Enteric and Respiratory Infections Programme, Infectious Diseases Division, International Centre for Diarrhoeal Disease Research, Bangladesh, Dhaka.
Department of Nutrition, University of California, Davis.
Infectious Diseases and Geographic Medicine, Stanford University, California.



We evaluated effects of individual and combined water, sanitation, handwashing (WSH), and nutritional interventions on protozoan infections in children.


We randomized geographical clusters of pregnant women in rural Bangladesh into chlorinated drinking water, hygienic sanitation, handwashing, nutrition, combined WSH, nutrition plus WSH (N+WSH), or control arms. Participants were not masked. After approximately 2.5 years of intervention, we measured Giardia, Cryptosporidium, and Entamoeba histolytica prevalence and infection intensity by multiplex real-time polymerase chain reaction of child stool. Analysis was intention-to-treat.

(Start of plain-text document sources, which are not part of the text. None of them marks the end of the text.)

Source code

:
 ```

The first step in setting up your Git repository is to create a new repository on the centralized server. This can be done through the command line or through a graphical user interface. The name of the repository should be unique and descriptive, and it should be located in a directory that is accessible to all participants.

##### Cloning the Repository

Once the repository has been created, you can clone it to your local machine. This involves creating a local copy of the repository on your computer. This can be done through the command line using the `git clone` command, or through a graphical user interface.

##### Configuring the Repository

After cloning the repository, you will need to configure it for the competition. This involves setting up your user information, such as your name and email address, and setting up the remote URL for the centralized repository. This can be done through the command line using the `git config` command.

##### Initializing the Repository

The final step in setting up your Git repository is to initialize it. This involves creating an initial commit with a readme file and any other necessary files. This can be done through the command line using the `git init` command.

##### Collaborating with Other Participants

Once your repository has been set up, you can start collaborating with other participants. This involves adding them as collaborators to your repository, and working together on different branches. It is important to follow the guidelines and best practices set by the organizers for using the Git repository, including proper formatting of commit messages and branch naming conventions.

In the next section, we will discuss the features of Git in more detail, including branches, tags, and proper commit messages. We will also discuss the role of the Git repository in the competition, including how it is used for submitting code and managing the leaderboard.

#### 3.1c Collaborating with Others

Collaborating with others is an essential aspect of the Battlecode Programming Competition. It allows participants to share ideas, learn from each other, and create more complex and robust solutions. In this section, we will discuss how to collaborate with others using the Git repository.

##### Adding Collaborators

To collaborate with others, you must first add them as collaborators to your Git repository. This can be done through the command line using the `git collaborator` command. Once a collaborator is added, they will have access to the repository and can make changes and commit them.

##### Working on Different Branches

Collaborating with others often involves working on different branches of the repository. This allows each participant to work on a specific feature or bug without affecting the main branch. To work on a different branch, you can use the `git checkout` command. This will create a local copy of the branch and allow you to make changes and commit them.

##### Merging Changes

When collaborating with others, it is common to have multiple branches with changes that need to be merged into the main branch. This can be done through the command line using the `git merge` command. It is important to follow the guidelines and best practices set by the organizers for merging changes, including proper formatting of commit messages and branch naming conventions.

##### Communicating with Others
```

Between May 2012 and July 2013, we randomized 5551 pregnant women. At follow-up, among 4102 available women, we enrolled 6694 children into the protozoan assessment. We analyzed stool from 5933 children (aged ~31 months) for protozoan infections. Compared with 35.5% prevalence among controls, Giardia infection prevalence was lower in the sanitation (26.5%; prevalence ratio [PR], 0.75 [95% confidence interval {CI}, .64-.88]), handwashing (28.2%; PR, 0.80 [95% CI, .66-.96]), WSH (29.7%; PR, 0.83 [95% CI, .72-.96]), and N+WSH (26.7%; PR, 0.75 [95% CI, .64-.88]) arms. Water and nutrition interventions had no effect. Low prevalence of E. histolytica and Cryptosporidium (<2%) resulted in imprecise effect estimates.

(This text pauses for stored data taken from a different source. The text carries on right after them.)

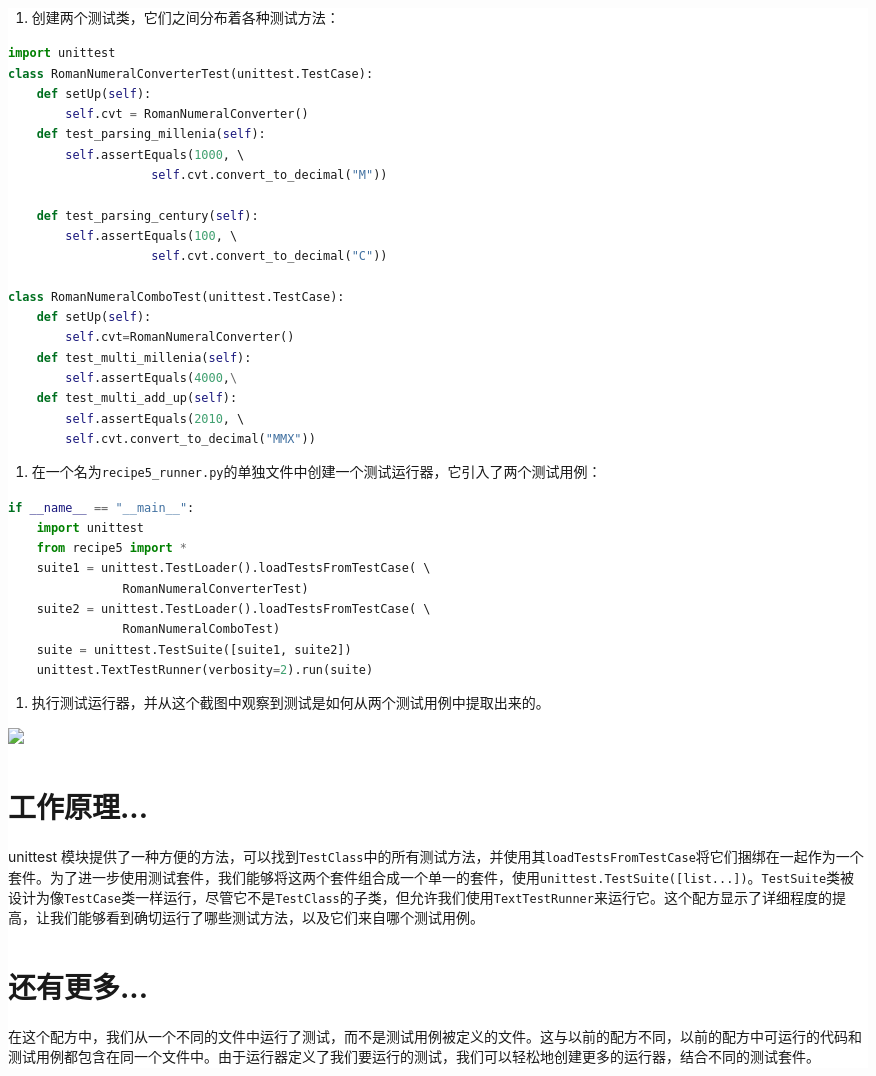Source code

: 1.  创建两个测试类，它们之间分布着各种测试方法：

```py
import unittest 
class RomanNumeralConverterTest(unittest.TestCase): 
    def setUp(self): 
        self.cvt = RomanNumeralConverter()
    def test_parsing_millenia(self): 
        self.assertEquals(1000, \ 
                    self.cvt.convert_to_decimal("M")) 

    def test_parsing_century(self): 
        self.assertEquals(100, \ 
                    self.cvt.convert_to_decimal("C")) 

class RomanNumeralComboTest(unittest.TestCase):
    def setUp(self):
        self.cvt=RomanNumeralConverter()
    def test_multi_millenia(self):
        self.assertEquals(4000,\
    def test_multi_add_up(self): 
        self.assertEquals(2010, \ 
        self.cvt.convert_to_decimal("MMX"))
```

1.  在一个名为`recipe5_runner.py`的单独文件中创建一个测试运行器，它引入了两个测试用例：

```py
if __name__ == "__main__": 
    import unittest 
    from recipe5 import * 
    suite1 = unittest.TestLoader().loadTestsFromTestCase( \  
                RomanNumeralConverterTest) 
    suite2 = unittest.TestLoader().loadTestsFromTestCase( \ 
                RomanNumeralComboTest) 
    suite = unittest.TestSuite([suite1, suite2])     
    unittest.TextTestRunner(verbosity=2).run(suite)
```

1.  执行测试运行器，并从这个截图中观察到测试是如何从两个测试用例中提取出来的。

![](img/00011.jpeg)

# 工作原理...

unittest 模块提供了一种方便的方法，可以找到`TestClass`中的所有测试方法，并使用其`loadTestsFromTestCase`将它们捆绑在一起作为一个套件。为了进一步使用测试套件，我们能够将这两个套件组合成一个单一的套件，使用`unittest.TestSuite([list...])`。`TestSuite`类被设计为像`TestCase`类一样运行，尽管它不是`TestClass`的子类，但允许我们使用`TextTestRunner`来运行它。这个配方显示了详细程度的提高，让我们能够看到确切运行了哪些测试方法，以及它们来自哪个测试用例。

# 还有更多...

在这个配方中，我们从一个不同的文件中运行了测试，而不是测试用例被定义的文件。这与以前的配方不同，以前的配方中可运行的代码和测试用例都包含在同一个文件中。由于运行器定义了我们要运行的测试，我们可以轻松地创建更多的运行器，结合不同的测试套件。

Individual handwashing and hygienic sanitation interventions significantly reduced childhood Giardia infections, and there were no effects of chlorinated drinking water and nutrition improvements in this context. Combined WSH interventions provided no additional benefit. To reduce Giardia infection, individual WSH interventions may be more feasible and cost-effective than combined interventions in similar rural, low-income settings.